Bush Fuchias

Bush Leverkusen

 

A bush is defined as a plant with many branches, none of which trail. This is the commonest and easiest way of growing fuchsias, and this is the form in which they grow in nature. When planted on the garden, as is Leverkusen (above), the fuchsia will form a neat bush, but when in a pot it needs some control by means of regular pinching out the growing tip in order to shape the plant.

A bush should grow evenly so that it becomes quite symmetrical. Preferably, this is achieved by regular pinching of the entire plant at the same time, resulting in a plant that is covered with many flowers. If it is fed and watered regularly, the plant will flower for many months.

Cultivars suitable for a bush (or most shapes actually) have short internodes, with laterals in sets of three or even with whorls of four, and are self branching, which means one obtains a much fuller growth than varieties that don’t have these growing habits.

Start the rooted cutting in a 5cm or 7,5cm pot and as it develops, re-pot into the next larger size pot. Do not over-pot, for if given extra growing space the roots will feed the top growth, causing the internodes of the plant to lengthen and possibly spoil the close compactness and shape of the bush. From the time the plant is in a 12.5cm pot, start feeding every week or ten days with a fertiliser in half strength solution. Because more or less compactness is suggested, the food product used should not be of high nitrogen content. A more balanced fertiliser will help control fast lateral growth that often helps shorten the space between the nodes.

Fuchsias need early morning sun and plenty of light. If the pot is rotated a half turn each week it will encourage roundness of form rather than a one-sided bush. As the bush approaches the hoped for size and shape it is best kept in a container that is in proportion to the overall size of the plant and again it is wise to restrain excessive growth by not over potting.

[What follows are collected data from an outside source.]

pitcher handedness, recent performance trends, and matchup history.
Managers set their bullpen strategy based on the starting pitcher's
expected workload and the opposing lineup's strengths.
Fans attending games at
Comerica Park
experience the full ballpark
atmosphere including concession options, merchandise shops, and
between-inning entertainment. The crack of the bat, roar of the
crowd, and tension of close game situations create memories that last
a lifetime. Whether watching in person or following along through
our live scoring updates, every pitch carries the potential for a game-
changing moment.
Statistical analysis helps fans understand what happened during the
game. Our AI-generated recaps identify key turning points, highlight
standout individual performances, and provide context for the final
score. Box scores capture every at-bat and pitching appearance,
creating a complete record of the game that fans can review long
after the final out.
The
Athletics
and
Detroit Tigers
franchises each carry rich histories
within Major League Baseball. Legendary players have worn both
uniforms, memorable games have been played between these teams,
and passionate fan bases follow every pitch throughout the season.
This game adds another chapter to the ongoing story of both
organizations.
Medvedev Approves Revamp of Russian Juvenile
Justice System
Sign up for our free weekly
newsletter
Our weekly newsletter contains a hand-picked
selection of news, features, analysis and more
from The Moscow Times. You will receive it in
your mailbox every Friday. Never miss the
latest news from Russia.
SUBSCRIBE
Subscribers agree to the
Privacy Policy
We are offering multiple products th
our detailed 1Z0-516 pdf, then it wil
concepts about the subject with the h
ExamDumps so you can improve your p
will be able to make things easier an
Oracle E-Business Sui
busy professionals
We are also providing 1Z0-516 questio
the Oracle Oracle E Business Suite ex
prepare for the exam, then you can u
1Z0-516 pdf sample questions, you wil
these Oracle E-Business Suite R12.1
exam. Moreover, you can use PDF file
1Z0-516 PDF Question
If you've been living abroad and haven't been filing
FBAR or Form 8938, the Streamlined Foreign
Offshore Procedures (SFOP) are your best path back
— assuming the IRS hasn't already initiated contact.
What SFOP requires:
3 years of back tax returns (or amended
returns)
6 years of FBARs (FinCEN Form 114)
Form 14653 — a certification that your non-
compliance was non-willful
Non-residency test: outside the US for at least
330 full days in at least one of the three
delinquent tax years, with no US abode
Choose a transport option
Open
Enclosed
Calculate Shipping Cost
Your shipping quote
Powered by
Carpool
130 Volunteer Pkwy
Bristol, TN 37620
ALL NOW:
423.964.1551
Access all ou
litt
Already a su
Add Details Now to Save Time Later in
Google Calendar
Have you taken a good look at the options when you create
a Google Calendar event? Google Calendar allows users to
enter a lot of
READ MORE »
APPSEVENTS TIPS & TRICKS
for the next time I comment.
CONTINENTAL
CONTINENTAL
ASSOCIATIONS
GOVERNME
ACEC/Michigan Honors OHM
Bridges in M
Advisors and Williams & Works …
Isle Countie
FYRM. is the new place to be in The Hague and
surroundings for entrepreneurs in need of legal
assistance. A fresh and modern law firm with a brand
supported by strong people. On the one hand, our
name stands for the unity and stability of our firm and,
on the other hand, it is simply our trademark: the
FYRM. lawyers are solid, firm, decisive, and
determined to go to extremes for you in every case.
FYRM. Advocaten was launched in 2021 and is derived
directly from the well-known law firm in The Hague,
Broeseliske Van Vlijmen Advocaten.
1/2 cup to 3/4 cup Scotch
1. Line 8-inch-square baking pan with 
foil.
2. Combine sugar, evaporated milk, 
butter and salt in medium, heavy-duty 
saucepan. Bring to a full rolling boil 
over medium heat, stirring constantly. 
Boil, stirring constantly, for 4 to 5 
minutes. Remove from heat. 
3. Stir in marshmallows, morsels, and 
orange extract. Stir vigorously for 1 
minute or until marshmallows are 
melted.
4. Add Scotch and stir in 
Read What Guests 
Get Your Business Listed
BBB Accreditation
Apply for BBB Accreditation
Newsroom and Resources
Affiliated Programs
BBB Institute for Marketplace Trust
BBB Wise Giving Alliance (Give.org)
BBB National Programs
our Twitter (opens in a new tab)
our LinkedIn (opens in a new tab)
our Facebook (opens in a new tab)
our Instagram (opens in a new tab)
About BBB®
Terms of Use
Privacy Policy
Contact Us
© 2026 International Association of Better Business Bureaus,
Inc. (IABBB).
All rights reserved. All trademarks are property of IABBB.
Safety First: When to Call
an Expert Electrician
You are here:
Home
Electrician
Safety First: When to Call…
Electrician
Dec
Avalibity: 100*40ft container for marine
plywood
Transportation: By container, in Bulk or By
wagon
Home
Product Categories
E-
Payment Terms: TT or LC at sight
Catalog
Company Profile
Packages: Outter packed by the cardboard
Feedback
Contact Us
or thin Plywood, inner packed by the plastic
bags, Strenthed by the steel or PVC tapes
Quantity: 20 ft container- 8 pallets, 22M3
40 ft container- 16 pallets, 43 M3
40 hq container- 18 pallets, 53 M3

Water your plant the night before you feed, as you should never fertilise a dry plant. If the soil on top of the pot become hard, loosen it gently so water will penetrate through; fuchsia must have good drainage.

It should take about 8 weeks after you stop pinching to bring the plant into full bloom, but this may be accomplished in 6 weeks if it grows in a warm area.

If you intend to exhibit your plant, the foliage and flowers must be free of pests and disease. The container must be clean and free of lime deposits. Pick off all spent blooms, bad leaves, seed berries and remove unnecessary stakes and ties. No branch, leaf or flower should touch the soil or extend below the top of the container. See that the plant is correctly labelled and it is ready for the show.